Planting trees is a really beautiful experience. It’s easy to see the fruit of your efforts, and we always have fun working together.
Katie Rueff
Katie and Willa’s voluntarism and interest in trees actually took root much earlier than middle school. The teenagers, now juniors at Gunn High School, remember their early appreciation for nature, their concerns about the climate, and the satisfaction of making a difference by planting trees.
“I remember my very first time, I was in second grade and we planted trees at my elementary school and drank hot chocolate,” laughs Willa. These days, she enjoys walking her dog past trees that she helped plant at her old preschool.
Willa and Katie have continued to volunteer with Canopy since their eighth-grade project. As juniors at Gunn High School, they lead their school’s environmental club, the Gunn Green Team, and serve as enthusiastic volunteer recruiters for Canopy tree plantings.
“Planting trees is a really beautiful experience,” says Katie. “It’s easy to see the fruit of your efforts, and we always have fun working together” — even during the most challenging plantings, like having to dig around a concrete block. “Afterwards, we like to name the trees.”

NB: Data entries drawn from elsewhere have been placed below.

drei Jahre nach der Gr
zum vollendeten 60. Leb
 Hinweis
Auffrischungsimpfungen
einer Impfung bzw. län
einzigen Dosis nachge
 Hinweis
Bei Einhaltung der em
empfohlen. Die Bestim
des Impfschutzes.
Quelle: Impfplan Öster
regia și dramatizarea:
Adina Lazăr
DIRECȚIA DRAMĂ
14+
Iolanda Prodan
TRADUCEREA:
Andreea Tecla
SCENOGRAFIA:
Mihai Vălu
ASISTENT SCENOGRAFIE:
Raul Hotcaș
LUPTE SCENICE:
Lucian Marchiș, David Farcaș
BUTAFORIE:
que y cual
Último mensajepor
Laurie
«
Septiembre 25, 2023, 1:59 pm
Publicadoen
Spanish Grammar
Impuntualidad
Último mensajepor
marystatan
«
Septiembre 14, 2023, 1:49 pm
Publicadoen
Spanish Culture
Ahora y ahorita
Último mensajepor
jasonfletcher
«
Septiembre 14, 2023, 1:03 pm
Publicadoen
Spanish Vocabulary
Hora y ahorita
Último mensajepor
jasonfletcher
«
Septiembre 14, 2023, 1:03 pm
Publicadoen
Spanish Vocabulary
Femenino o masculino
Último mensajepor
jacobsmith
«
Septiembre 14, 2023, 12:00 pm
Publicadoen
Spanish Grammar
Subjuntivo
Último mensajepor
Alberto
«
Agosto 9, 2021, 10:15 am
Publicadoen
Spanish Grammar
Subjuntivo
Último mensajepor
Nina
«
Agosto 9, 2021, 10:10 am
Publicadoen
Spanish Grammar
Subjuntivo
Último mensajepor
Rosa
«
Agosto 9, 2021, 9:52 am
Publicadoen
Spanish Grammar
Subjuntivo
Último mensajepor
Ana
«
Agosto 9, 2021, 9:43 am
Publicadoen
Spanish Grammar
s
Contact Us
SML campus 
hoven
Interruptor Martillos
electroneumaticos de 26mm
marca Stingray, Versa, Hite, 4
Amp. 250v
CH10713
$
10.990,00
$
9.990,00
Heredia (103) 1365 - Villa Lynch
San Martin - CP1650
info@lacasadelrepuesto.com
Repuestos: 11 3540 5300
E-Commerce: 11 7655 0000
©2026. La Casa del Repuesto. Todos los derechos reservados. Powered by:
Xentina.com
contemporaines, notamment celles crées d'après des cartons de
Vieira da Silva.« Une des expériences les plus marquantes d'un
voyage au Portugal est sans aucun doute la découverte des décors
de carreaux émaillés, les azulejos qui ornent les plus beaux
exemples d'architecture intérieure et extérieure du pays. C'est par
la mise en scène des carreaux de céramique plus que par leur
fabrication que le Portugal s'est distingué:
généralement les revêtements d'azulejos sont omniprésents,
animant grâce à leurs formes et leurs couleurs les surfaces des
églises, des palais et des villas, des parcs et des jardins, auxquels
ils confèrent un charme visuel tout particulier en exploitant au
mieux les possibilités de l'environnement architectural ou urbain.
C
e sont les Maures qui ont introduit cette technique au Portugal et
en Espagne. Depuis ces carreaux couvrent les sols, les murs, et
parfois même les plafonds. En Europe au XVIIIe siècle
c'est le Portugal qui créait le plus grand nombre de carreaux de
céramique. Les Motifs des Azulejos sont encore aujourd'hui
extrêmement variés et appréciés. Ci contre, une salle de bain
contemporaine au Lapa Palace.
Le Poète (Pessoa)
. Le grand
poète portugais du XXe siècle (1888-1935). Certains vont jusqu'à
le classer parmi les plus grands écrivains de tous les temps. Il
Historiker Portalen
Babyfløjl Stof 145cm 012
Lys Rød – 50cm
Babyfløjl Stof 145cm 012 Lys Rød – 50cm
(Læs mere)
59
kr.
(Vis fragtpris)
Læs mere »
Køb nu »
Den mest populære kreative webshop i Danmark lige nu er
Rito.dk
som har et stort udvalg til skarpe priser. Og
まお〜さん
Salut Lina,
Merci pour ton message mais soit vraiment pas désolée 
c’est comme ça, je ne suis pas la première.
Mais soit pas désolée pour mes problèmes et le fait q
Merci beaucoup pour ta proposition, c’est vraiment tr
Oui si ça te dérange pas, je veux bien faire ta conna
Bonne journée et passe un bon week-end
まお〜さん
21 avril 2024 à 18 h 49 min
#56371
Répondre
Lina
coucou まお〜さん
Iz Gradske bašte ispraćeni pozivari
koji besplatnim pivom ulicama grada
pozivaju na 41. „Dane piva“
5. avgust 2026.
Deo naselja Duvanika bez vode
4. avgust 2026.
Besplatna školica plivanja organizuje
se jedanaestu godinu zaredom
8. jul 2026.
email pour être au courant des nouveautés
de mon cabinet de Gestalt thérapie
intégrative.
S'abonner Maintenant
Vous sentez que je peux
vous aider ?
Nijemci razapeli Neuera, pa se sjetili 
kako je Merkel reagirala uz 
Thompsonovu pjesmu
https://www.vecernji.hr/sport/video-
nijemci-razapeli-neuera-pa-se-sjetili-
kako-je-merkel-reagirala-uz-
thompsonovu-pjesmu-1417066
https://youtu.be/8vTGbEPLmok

Indira Selvakumaraswamy, Canopy’s volunteer engagement manager, worked with Katie and Willa during the pandemic to pilot small weekday “popcorn” tree plantings. Small groups of three to five high schoolers from Gunn and Palo Alto high schools met after school on Wednesdays to plant trees. “We could only carry off the popcorn plantings thanks to Katie and Willa’s enthusiasm and availability,” Indira says.

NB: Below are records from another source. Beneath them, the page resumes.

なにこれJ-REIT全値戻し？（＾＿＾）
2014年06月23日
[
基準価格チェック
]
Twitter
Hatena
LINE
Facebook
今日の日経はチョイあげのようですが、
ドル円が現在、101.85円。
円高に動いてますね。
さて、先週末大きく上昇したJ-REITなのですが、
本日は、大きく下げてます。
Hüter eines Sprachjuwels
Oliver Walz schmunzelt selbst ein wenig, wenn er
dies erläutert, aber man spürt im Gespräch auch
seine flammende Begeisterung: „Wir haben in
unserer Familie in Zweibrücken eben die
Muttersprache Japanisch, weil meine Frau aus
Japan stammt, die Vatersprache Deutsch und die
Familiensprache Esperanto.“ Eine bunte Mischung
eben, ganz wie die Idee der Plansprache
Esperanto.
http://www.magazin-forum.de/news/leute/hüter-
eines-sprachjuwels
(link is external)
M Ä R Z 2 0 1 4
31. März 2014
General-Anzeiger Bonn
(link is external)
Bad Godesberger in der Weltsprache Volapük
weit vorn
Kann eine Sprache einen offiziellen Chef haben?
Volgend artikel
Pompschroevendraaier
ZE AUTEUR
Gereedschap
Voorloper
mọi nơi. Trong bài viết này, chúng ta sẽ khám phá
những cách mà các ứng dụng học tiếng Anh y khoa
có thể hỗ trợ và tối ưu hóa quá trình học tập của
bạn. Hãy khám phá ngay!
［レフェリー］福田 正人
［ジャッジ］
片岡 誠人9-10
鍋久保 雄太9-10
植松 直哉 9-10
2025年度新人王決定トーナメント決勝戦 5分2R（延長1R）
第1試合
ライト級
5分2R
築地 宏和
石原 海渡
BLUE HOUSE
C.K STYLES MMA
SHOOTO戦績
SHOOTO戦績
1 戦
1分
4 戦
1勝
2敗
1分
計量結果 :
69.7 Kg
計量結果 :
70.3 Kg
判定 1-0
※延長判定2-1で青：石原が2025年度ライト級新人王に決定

The pandemic made pitching the volunteer opportunity to their peers much easier. High schoolers were taking classes online at home and craved getting together with others. “It was so tiring to be on the computer all day,” remembers Willa. “It was nice to have a reason to be outside.” Agrees Katie, “Everyone was home and really wanted a reason to get out.”

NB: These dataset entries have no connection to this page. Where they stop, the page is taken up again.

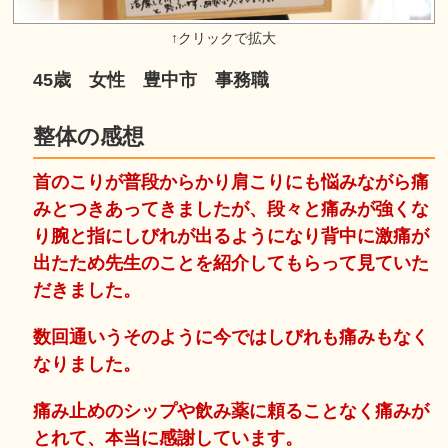
45歳 女性 豊中市 事務職
整体の感想
首のこりが普段からかり肩こりにも悩みながら痛
みとつきあってきましたが、段々と痛みが強くな
り腕と指にしびれが出るようになり背中に激痛が
出たため先生のことを紹介してもらって見ていた
だきました。
数回通いうそのように今ではしびれも痛みもなく
なりました。
痛み止めのシップや飲み薬に頼ることなく痛みが
とれて、本当に感謝しています。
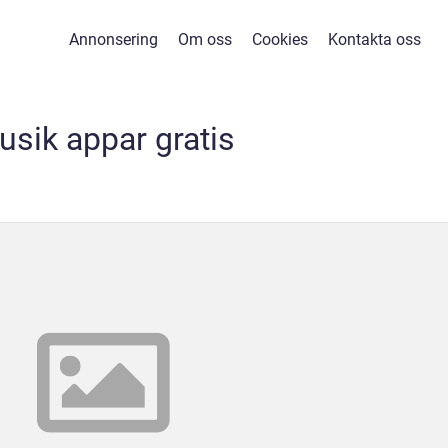
Annonsering
Om oss
Cookies
Kontakta oss
usik appar gratis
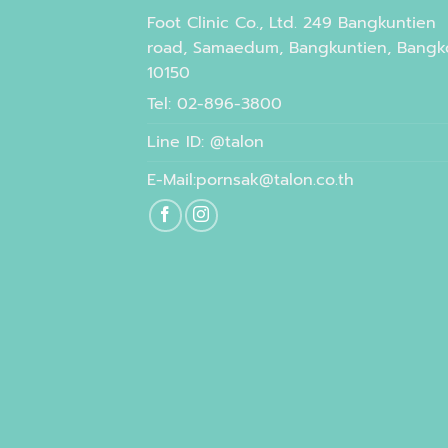
Foot Clinic Co., Ltd. 249 Bangkuntien
road, Samaedum, Bangkuntien, Bangk
10150
Tel: 02-896-3800
Line ID: @talon
E-Mail:pornsak@talon.co.th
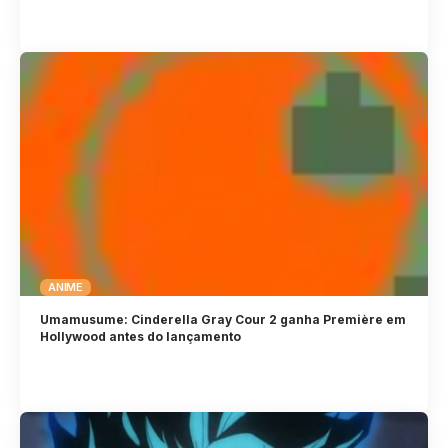
ANIME
Umamusume: Cinderella Gray Cour 2 ganha Première em
Hollywood antes do lançamento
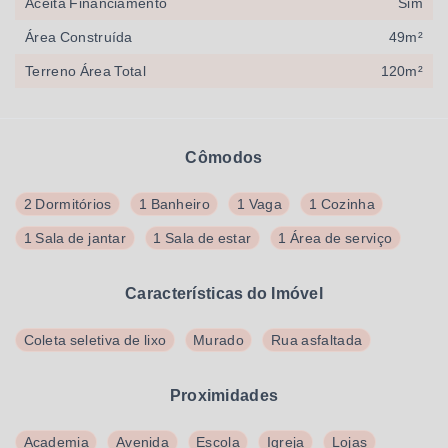
Aceita Financiamento
Sim
Área Construída
49m²
Terreno Área Total
120m²
Cômodos
2 Dormitórios
1 Banheiro
1 Vaga
1 Cozinha
1 Sala de jantar
1 Sala de estar
1 Área de serviço
Características do Imóvel
Coleta seletiva de lixo
Murado
Rua asfaltada
Proximidades
Academia
Avenida
Escola
Igreja
Lojas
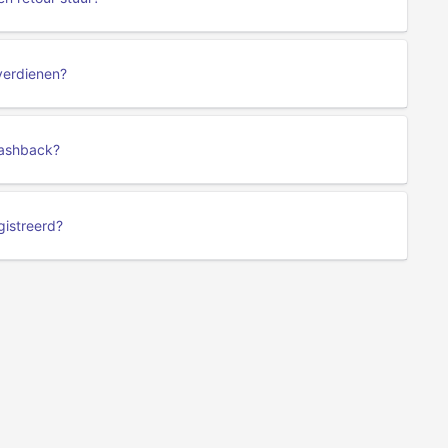
verdienen?
cashback?
gistreerd?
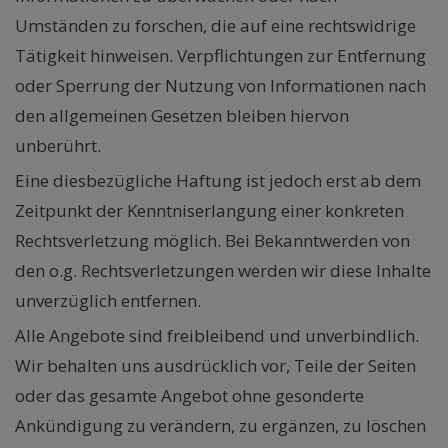
Umständen zu forschen, die auf eine rechtswidrige
Tätigkeit hinweisen. Verpflichtungen zur Entfernung
oder Sperrung der Nutzung von Informationen nach
den allgemeinen Gesetzen bleiben hiervon
unberührt.
Eine diesbezügliche Haftung ist jedoch erst ab dem
Zeitpunkt der Kenntniserlangung einer konkreten
Rechtsverletzung möglich. Bei Bekanntwerden von
den o.g. Rechtsverletzungen werden wir diese Inhalte
unverzüglich entfernen.
Alle Angebote sind freibleibend und unverbindlich.
Wir behalten uns ausdrücklich vor, Teile der Seiten
oder das gesamte Angebot ohne gesonderte
Ankündigung zu verändern, zu ergänzen, zu löschen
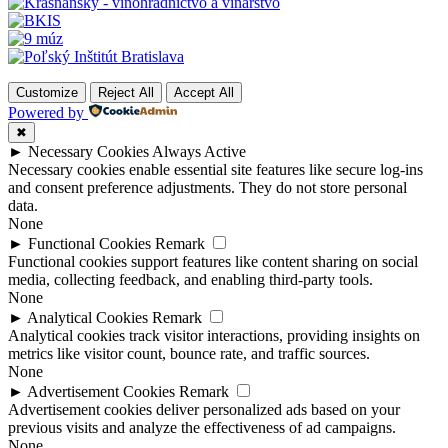
Customize
Reject All
Accept All
Powered by
✖
►
Necessary Cookies
Always Active
Necessary cookies enable essential site features like secure log-ins
and consent preference adjustments. They do not store personal
data.
None
►
Functional Cookies
Remark
Functional cookies support features like content sharing on social
media, collecting feedback, and enabling third-party tools.
None
►
Analytical Cookies
Remark
Analytical cookies track visitor interactions, providing insights on
metrics like visitor count, bounce rate, and traffic sources.
None
►
Advertisement Cookies
Remark
Advertisement cookies deliver personalized ads based on your
previous visits and analyze the effectiveness of ad campaigns.
None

Katie and Willa grew their Canopy involvement in 2021 when they signed up to help with the Great Oak Count, the organization’s ambitious effort in which pairs of volunteers walk the streets and parks of Palo Alto, working to map and document all of the city’s native oak trees. “They were my highest surveyors this year, documenting 33 trees,” Indira says. This past fall, the teens also signed up for Canopy’s Community Forestry School, a program that includes online classes about trees with first-hand field experiences planting and maintaining trees. “I love how Willa and Katie have been willing to try different things,” Indira says. “It’s very inspiring.”
Willa says the Canopy programs have taught her how much she didn’t know about trees. “I’ve learned about native species, about what kinds of trees do well in certain places, and about the disparity in tree cover between Palo Alto and East Palo Alto,” she says.
Over the years, Katie has appreciated meeting other volunteers at Canopy events, from teachers to retirees to community activists. “It’s unifying. You meet people from all walks of life who just want to make the community better.”
The larger impact of their tree planting isn’t lost on either teen. They know that their generation is inheriting the massive challenges of climate change. They both plan to pursue college studies related to environmental work.
Katie says she doesn’t worry about climate change the way some people do. “I’m already in the weeds. I have the luxury of knowing I have the power to help fight it,” she says. “Canopy serves as a really easy way to help bridge the gap, it helps you take the first steps to pitching in without it feeling too daunting.”